* WHAT IS REQUIRED: Only the final stretch of lines is needed: output exactly the line containing "31: (281, 205, 2.90)" and all lines following it in the listing below.
● ● ● ●
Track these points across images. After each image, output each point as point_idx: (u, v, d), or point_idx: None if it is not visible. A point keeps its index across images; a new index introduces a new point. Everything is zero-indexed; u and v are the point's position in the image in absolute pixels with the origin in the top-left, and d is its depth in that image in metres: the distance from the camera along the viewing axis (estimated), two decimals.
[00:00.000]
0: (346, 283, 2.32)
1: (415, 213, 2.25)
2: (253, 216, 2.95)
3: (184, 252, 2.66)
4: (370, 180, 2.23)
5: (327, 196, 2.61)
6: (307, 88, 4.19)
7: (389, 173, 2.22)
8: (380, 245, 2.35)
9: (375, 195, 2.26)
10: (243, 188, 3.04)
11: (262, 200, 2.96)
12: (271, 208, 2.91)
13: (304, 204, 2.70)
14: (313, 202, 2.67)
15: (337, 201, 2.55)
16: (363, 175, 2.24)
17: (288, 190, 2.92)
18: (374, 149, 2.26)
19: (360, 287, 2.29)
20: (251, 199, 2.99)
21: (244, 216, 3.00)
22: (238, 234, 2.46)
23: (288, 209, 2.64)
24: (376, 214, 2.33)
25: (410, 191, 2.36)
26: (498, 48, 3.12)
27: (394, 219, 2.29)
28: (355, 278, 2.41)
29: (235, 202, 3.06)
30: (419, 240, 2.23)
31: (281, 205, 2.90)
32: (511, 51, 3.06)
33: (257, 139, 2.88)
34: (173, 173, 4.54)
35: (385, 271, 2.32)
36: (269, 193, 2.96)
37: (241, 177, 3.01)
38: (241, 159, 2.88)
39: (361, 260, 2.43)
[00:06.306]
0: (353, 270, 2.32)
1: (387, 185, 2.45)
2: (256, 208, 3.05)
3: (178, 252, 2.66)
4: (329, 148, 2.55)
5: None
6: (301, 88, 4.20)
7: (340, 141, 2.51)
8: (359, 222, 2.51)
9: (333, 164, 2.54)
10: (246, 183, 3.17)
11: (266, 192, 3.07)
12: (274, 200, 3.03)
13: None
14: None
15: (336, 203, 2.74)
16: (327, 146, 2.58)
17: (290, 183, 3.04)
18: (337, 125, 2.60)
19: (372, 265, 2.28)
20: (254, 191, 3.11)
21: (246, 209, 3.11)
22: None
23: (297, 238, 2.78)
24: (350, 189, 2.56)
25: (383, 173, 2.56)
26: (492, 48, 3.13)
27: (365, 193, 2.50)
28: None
● ● ● ●
* ANSWER TO THIS EXERCISE:
31: (281, 205, 2.90)
32: (511, 51, 3.06)
33: (257, 139, 2.88)
34: (173, 173, 4.54)
35: (385, 271, 2.32)
36: (269, 193, 2.96)
37: (241, 177, 3.01)
38: (241, 159, 2.88)
39: (361, 260, 2.43)
[00:06.306]
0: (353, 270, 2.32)
1: (387, 185, 2.45)
2: (256, 208, 3.05)
3: (178, 252, 2.66)
4: (329, 148, 2.55)
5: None
6: (301, 88, 4.20)
7: (340, 141, 2.51)
8: (359, 222, 2.51)
9: (333, 164, 2.54)
10: (246, 183, 3.17)
11: (266, 192, 3.07)
12: (274, 200, 3.03)
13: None
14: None
15: (336, 203, 2.74)
16: (327, 146, 2.58)
17: (290, 183, 3.04)
18: (337, 125, 2.60)
19: (372, 265, 2.28)
20: (254, 191, 3.11)
21: (246, 209, 3.11)
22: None
23: (297, 238, 2.78)
24: (350, 189, 2.56)
25: (383, 173, 2.56)
26: (492, 48, 3.13)
27: (365, 193, 2.50)
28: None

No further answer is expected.